One can imagine a design where instead of a single default conformance
requirement `T: Copyable` being introduced above, we also add a requirement
`T.Element: Copyable`. This would preserve source compatibility and our
function `f()` would continue to work as before.

However, this approach introduces major complications, if we again consider
protocols that impose conformance requirements on their associated types.

Consider this simple protocol and function that uses it:
```swift
protocol P: ~Copyable {
  associatedtype A: P, ~Copyable
}

func f<T: P>(_: T) {}
```
Our hypothetical design would actually introduce an infinite sequence of
requirements here unless suppressed:
```swift
func f<T: P>(_: T) /* where T: Copyable, T.A: Copyable, T.A.A: Copyable, ... */ {}
```
Of course, it seems natural to represent this infinite sequence of requirements
as a new kind of "recursive conformance" requirement instead.

Swift generics are based on the mathematical theory of
_string rewriting_, and requirements and associated types define certain _rewrite
rules_ which operate on a set of terms. In this formalism, a
hypothetical "recursive conformance" requirement corresponds to a rewrite
rule that can match an infinite set of terms given by a _regular expression_.
We would then need to generalize the algorithms for deciding term equivalence to
handle regular expressions. While there has been research in this area,
the design for such a system is far beyond the scope of this proposal.

### `~Copyable` as logical negation

Instead of the syntactic desugaring presented in this proposal, one can attempt to
formalize `T: ~Copyable` as the _logical negation_
of a conformance, extending the theory of Swift generics with a fifth requirement kind to
represent this negation.

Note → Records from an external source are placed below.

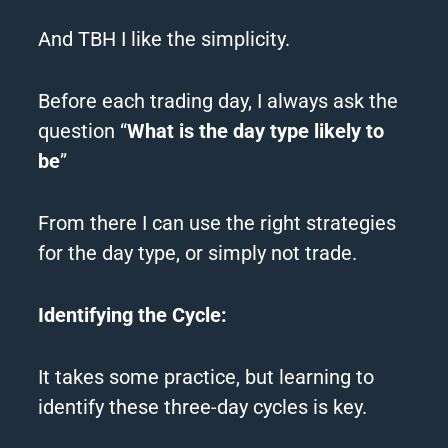
And TBH I like the simplicity.
Before each trading day, I always ask the
question “
What is the day type likely to
be
”
From there I can use the right strategies
for the day type, or simply not trade.
Identifying the Cycle:
It takes some practice, but learning to
identify these three-day cycles is key.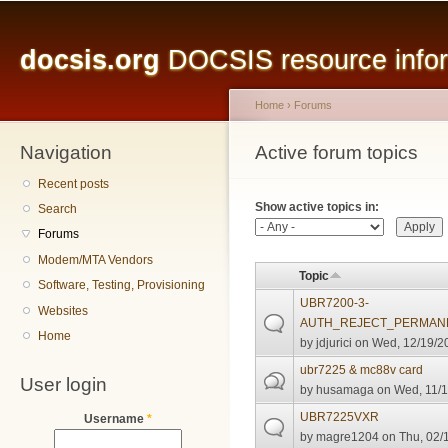
Main menu
Sk
ma
docsis.org
DOCSIS resource inform
co
Home
›
Forums
Navigation
You are here
Active forum topics
Primary tabs
Recent posts
Show active topics in:
Search
Forums
Modem/MTA Vendors
Topic
Software, Testing, Provisioning
UBR7200-3-
Websites
AUTH_REJECT_PERMANE
Home
by
jdjurici
on Wed, 12/19/20
ubr7225 & mc88v card
User login
by
husamaga
on Wed, 11/1
UBR7225VXR
Username
*
by
magre1204
on Thu, 02/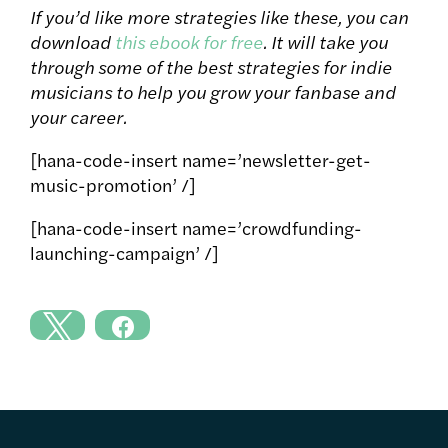
If you’d like more strategies like these, you can
download
this ebook for free
. It will take you
through some of the best strategies for indie
musicians to help you grow your fanbase and
your career.
[hana-code-insert name=’newsletter-get-
music-promotion’ /]
[hana-code-insert name=’crowdfunding-
launching-campaign’ /]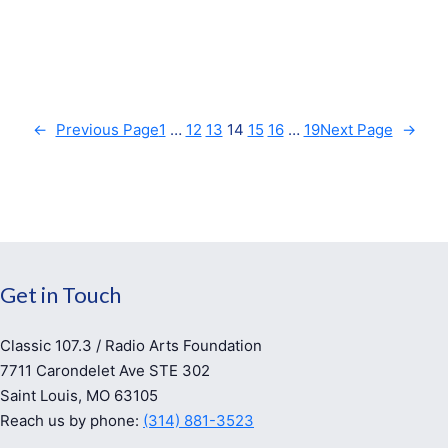
←
Previous Page
1
…
12
13
14
15
16
…
19
Next Page
→
Get in Touch
Classic 107.3 / Radio Arts Foundation
7711 Carondelet Ave STE 302
Saint Louis, MO 63105
Reach us by phone:
(314) 881-3523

It is not apparent how this leads to a sound and
usable model and we have not explored this further.

Future Directions

Suppressed associated types

Supporting the full generality of associated types with suppressed Copyable requirements, while providing a mechanism to preserve source compatibility is a highly desirable goal. At the same time, it is a large, open design problem. A few ideas were considered (see Alternatives Considered) but it was ultimately determined to be too complex to tackle in this proposal.

Standard library adoption

The Optional and UnsafePointer family of types can support noncopyable types in a straightforward way. In the future, we will also explore noncopyable collections, and so on. All of this requires significant design work and is out of scope for this proposal.

Tuples and parameter packs

Noncopyable tuples and parameter packs are a straightforward generalization which will be discussed in a separate proposal.

~Escapable

The ability to "escape" the current context is another implicit capability of all current Swift types. Suppressing this requirement provides an alternative way to control object lifetimes. A companion proposal will provide details.

Acknowledgments

Thank you to Joe Groff and Ben Cohen for their feedback throughout the development of this proposal.